Here’s how blockchain could stop corrupt officials stealing school lunches

Here's how blockchain could stop corrupt officials stealing school lunches

A foreign bribery report from the Organisation for Economic Co-operation and Development (OECD) stated that 57% of foreign bribery cases occurred to obtain a public procurement contract. When it comes to the allocation of national procurement budgets, the OECD reports that an estimated 20-25% is lost to corruption globally at the government level.

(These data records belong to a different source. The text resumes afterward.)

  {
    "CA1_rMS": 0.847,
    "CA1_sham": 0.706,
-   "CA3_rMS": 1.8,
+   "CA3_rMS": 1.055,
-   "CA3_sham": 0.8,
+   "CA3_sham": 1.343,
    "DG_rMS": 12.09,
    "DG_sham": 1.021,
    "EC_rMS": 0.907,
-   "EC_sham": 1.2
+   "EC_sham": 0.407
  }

With the scale of many public contracts, which can be worth several million dollars, public procurement systems are an important component of a country’s spending. In Colombia, where the World Economic Forum and key partners are developing an innovative new project to address gaps in government transparency, the proportion of GDP attributed to public procurement is 12.5%, which accounts for 35.7% of the government’s total spending.

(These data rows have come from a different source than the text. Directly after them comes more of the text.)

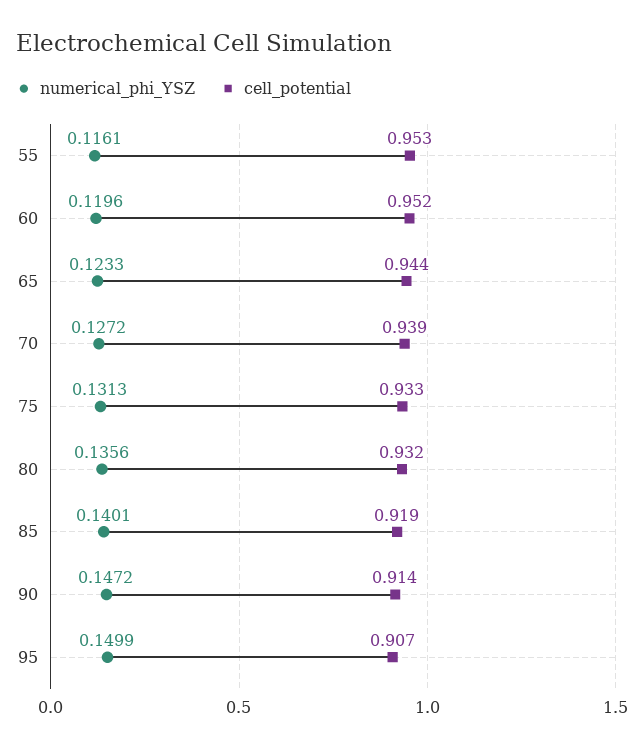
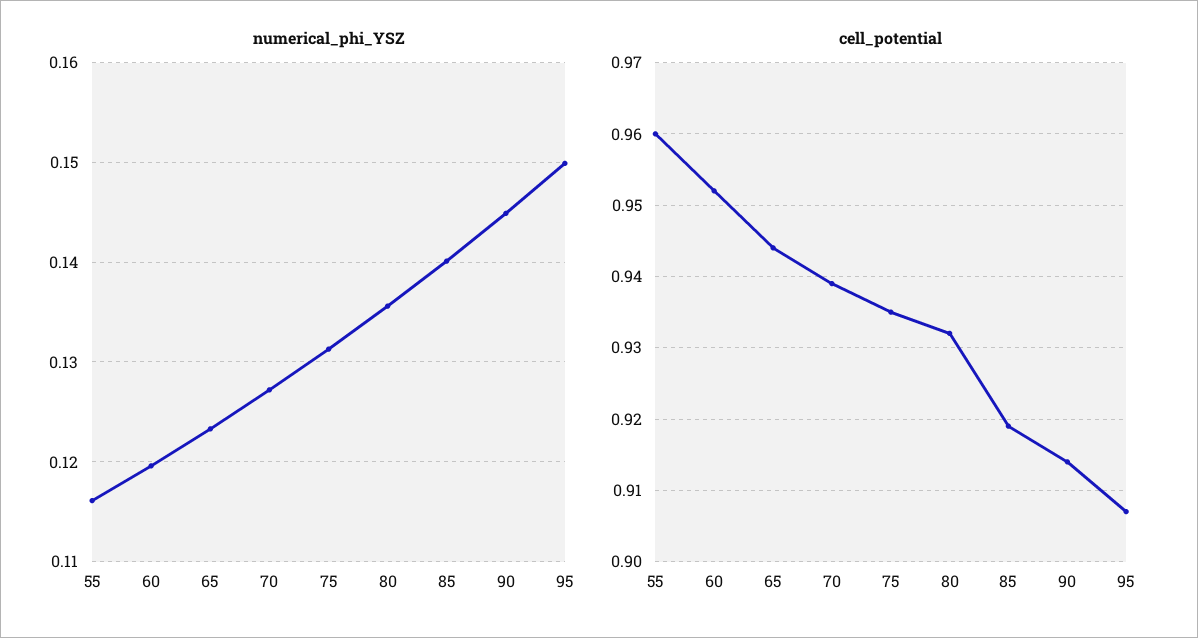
  {
    "numerical_phi_YSZ": {
      "55": 0.1161,
      "60": 0.1196,
      "65": 0.1233,
      "70": 0.1272,
      "75": 0.1313,
      "80": 0.1356,
      "85": 0.1401,
-     "90": 0.1472,
+     "90": 0.145,
      "95": 0.1499
    },
    "cell_potential": {
-     "55": 0.953,
+     "55": 0.96,
      "60": 0.952,
      "65": 0.944,
      "70": 0.939,
-     "75": 0.933,
+     "75": 0.935,
      "80": 0.932,
      "85": 0.919,
      "90": 0.914,
      "95": 0.907
    }
  }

It is estimated that the annual cost of corruption in Colombia is $17 billion, which is equivalent to 5.3% of the nation’s GDP. Of this amount, $7.2 billion, or 10% of the government’s yearly budget, is estimated to be lost to corruption in the public sector, which includes public procurement.

One needs only to look at the famed example of Odebrecht S.A., the Brazilian construction firm who, between 2001 and 2016, conducted both illegal campaign financing and large-scale bribery of about $800 million to secure more than 100 contracts across 12 countries including Colombia.

In Colombia, school meal procurement is a smaller-scale yet salient microcosm of the problems that arise in public procurement. It is reported that the public sector has historically paid egregious prices for standard goods. The local Colombian newspaper El Tiempo, for example, found that chicken breasts were sold to schools at $12 (COL$40,000), or about four times the price of local supermarkets.

Even more concerning are the reports that goods that are purchased are not always delivered. The former mayor of Cartagena has been charged for illegally contracting a deal of over COL$23 million (about $7,000), in which 2.6 million loaves of bread were bought, one million of which were never delivered to schools.

School meals constitute the primary meal for many of Colombia’s poorer children. Where do these meals go? El Tiempo says the funding for their procurement has been pocketed by public figures and officials, as well as a small number of food contractors.

The project, which is taking place this year, is multi-faceted and includes a software implementation with blockchain technology for the selection of school food vendors. It is co-designed with several partners from academia, the IT industry, and the non-profit world, including economists and computer scientists from the blockchain economics and governance consulting firm Prysm Group, the National University of Colombia, U.C. Berkeley, and the blockchain security firm Quantstamp.

Blockchain technology provides three core economic benefits to many processes: commitment, coordination, and control.